Search code examples
pythonnlpnltk

Faster way Unique words frequency in NLTK


My dataframe has 2.3M rows. I am trying to get top 100 frequent words from this. I do not want punctuations, verbs, digits and ('a','the','an') I am using following query in python but takes forever to get results. Is there a quicker way to do it?

    import re
    import nltk
    # Download NLTK data if you haven't already
    nltk.download('punkt')
    nltk.download('averaged_perceptron_tagger')

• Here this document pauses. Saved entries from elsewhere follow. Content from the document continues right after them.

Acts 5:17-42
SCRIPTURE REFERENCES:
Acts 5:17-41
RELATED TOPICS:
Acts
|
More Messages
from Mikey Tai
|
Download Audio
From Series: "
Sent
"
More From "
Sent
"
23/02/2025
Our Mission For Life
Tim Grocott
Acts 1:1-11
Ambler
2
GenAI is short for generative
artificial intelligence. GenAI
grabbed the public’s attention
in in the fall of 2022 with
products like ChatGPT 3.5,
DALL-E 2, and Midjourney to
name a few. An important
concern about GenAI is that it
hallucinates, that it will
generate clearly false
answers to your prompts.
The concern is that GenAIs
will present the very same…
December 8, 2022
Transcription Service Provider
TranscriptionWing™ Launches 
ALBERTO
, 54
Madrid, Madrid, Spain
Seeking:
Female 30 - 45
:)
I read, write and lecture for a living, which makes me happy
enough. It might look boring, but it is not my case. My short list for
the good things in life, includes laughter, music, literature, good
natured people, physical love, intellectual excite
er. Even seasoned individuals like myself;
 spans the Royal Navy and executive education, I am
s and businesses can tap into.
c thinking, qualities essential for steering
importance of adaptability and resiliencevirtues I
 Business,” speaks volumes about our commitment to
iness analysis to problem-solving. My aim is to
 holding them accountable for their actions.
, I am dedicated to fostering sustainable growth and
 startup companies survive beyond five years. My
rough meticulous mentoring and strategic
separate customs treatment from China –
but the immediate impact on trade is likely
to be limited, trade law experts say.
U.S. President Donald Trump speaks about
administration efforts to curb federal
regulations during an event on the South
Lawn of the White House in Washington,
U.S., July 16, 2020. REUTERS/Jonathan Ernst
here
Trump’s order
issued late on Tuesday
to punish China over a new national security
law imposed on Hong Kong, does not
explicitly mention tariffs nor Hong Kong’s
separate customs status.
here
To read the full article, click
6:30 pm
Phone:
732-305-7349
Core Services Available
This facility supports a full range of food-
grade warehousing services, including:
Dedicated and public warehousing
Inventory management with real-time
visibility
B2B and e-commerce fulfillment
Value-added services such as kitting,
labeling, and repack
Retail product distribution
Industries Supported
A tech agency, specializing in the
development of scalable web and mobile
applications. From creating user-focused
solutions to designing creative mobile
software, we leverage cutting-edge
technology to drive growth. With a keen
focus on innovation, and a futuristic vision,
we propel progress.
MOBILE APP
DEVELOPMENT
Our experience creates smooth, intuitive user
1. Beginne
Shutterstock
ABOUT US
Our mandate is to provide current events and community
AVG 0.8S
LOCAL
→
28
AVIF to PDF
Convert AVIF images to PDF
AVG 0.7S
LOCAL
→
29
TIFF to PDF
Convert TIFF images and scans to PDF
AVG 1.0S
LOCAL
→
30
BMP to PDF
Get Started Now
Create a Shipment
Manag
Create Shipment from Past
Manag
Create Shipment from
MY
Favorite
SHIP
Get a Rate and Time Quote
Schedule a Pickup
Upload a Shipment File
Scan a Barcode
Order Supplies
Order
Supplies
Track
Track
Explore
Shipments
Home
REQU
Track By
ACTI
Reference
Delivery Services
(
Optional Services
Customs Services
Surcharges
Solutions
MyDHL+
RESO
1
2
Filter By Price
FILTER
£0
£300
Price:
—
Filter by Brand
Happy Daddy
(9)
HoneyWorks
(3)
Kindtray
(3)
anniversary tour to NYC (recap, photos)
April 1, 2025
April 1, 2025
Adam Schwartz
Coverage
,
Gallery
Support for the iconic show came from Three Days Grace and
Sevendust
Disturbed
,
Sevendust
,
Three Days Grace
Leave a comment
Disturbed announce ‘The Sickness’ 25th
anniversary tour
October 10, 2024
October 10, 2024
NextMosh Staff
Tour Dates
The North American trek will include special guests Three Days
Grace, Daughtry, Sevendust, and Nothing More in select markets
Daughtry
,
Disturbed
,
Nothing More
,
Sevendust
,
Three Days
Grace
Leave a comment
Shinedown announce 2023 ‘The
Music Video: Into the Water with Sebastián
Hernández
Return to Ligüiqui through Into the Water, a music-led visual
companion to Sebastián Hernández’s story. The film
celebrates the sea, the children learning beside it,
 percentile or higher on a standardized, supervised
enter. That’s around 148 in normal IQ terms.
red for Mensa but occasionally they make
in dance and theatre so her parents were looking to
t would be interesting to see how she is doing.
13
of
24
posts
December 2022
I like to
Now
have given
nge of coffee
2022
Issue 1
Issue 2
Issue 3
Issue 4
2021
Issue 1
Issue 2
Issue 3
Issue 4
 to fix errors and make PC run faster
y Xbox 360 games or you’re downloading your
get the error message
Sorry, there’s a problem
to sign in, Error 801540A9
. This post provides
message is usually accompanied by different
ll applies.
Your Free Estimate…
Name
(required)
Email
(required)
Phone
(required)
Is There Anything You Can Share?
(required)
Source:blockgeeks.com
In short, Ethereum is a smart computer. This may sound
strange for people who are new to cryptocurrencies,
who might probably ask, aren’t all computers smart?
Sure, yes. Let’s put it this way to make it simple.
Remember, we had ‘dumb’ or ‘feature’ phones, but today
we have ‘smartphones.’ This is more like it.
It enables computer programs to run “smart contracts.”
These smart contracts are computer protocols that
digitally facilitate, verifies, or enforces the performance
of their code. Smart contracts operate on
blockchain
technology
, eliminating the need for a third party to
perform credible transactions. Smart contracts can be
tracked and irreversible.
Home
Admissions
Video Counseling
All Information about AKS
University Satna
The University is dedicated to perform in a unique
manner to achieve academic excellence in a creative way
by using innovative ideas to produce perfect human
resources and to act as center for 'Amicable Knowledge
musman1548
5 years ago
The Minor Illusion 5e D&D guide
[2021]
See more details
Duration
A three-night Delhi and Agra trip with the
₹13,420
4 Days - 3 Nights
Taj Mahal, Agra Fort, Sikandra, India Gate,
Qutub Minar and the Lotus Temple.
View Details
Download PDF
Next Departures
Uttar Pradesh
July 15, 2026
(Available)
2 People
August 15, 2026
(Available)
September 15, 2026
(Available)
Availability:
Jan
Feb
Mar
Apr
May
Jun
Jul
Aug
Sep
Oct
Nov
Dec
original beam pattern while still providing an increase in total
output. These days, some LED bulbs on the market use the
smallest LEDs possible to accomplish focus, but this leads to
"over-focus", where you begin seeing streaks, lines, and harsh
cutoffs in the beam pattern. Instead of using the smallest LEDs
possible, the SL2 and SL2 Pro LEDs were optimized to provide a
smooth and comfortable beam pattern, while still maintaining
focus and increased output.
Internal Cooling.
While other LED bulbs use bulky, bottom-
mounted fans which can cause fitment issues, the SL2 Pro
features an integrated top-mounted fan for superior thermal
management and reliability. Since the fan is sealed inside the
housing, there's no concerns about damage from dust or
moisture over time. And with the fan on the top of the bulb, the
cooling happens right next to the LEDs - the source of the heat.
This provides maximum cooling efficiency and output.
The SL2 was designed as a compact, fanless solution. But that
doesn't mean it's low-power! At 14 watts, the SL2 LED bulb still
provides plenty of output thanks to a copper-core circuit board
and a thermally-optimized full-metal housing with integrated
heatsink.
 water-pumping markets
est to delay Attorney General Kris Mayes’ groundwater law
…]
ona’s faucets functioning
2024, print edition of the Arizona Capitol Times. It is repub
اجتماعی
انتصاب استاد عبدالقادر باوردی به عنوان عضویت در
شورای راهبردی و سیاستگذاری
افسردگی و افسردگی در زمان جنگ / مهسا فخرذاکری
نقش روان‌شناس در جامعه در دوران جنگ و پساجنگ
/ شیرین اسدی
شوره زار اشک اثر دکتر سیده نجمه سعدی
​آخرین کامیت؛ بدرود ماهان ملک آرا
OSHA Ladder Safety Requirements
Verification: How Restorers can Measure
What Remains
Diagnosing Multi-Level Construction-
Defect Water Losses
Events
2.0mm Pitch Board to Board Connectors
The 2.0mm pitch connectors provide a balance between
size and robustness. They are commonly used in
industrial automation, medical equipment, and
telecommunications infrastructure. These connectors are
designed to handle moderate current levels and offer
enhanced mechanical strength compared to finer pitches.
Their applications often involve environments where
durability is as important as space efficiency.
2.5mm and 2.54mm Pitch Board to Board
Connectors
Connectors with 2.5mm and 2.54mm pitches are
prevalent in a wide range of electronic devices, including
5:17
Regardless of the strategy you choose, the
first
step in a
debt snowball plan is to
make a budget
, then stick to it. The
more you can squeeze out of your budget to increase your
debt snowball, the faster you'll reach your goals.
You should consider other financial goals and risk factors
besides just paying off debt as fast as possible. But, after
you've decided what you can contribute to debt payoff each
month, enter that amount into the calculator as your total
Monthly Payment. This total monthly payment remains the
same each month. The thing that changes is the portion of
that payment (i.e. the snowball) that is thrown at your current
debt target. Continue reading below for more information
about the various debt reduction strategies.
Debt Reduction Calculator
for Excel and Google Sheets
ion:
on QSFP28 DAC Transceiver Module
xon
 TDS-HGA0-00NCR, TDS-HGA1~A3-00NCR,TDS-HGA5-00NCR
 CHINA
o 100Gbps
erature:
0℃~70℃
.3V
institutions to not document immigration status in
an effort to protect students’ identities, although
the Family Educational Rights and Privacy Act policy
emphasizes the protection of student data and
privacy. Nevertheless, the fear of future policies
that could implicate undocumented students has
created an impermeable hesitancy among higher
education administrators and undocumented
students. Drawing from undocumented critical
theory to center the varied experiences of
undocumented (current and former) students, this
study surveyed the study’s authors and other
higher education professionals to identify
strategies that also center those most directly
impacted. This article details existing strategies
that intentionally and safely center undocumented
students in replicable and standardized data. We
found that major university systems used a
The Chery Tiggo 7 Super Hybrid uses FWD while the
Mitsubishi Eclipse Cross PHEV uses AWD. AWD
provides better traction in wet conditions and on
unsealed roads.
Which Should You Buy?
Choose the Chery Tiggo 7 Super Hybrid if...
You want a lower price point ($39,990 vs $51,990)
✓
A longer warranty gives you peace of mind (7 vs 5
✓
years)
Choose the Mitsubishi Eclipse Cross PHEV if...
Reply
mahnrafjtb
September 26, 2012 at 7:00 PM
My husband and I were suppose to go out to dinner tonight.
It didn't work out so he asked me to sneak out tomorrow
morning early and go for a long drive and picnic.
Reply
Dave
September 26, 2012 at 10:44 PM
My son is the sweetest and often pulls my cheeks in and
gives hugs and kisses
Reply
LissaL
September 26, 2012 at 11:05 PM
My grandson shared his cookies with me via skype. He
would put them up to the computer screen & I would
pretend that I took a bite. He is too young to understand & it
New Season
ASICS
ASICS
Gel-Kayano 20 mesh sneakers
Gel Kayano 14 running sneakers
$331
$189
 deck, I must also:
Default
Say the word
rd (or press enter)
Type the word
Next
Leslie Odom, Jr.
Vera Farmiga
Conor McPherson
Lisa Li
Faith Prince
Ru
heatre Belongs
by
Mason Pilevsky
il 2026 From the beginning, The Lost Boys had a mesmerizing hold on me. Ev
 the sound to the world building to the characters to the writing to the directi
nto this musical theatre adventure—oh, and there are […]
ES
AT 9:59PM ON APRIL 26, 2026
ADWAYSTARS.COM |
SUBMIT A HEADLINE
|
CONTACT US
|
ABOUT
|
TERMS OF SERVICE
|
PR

    vectorizer = CountVectorizer()
    X = vectorizer.fit_transform(df['Comments_Final'])
    unique_words = sorted(vectorizer.get_feature_names())
    def count_words_without_punctuation_and_verbs(text):
        words = re.findall(r'\b\w+\b', text.lower())
        # Use NLTK to tag words and exclude verbs (VB* tags) and digits (CD tags)
        tagged_words = nltk.pos_tag(words)
        filtered_words = [word for word, pos in tagged_words if not pos.startswith('VB') and 
                          not pos == 'CD']
        return len(filtered_words)
   # Create a dictionary to store word frequencies
   word_frequencies = {}
   for word in unique_words:
   count = df['Comments_Final'].apply(count_words_without_punctuation_and_verbs).sum()
   word_frequencies[word] = count

   # Sort the words by frequency in descending order
   sorted_words = sorted(word_frequencies.items(), key=lambda x: x[1], reverse=True)

   # Print the top 100 words
   for word, frequency in sorted_words[:100]:
   print(f"{word}: {frequency}")
    

Solution

  • Yes, there is a faster way. If you clean up your code a bit, you'll find it to be faster.

    1. def count_words_without_punctuation_and_verbs(text)

    Note how you call the above function later via for loop:

    for word in unique_words:
       count = df['Comments_Final'].apply(count_words_without_punctuation_and_verbs).sum()
       word_frequencies[word] = count
    

    The call to count_words_without_punctuation_and_verbs() in each iteration means that you are redundantly tokenizing/tagging the entire DataFrame every iteration, which is obviously super inefficient.

    1. return len(filtered_words)

    This is also redundant. CountVectorizer can produce this number as you use it to obtain your filtered words.

    1. Mini-sidebar

    Remember that you don't always need to use NLTK. For example, isdigit() is generally faster than NLTK's CD for cardinal numbers.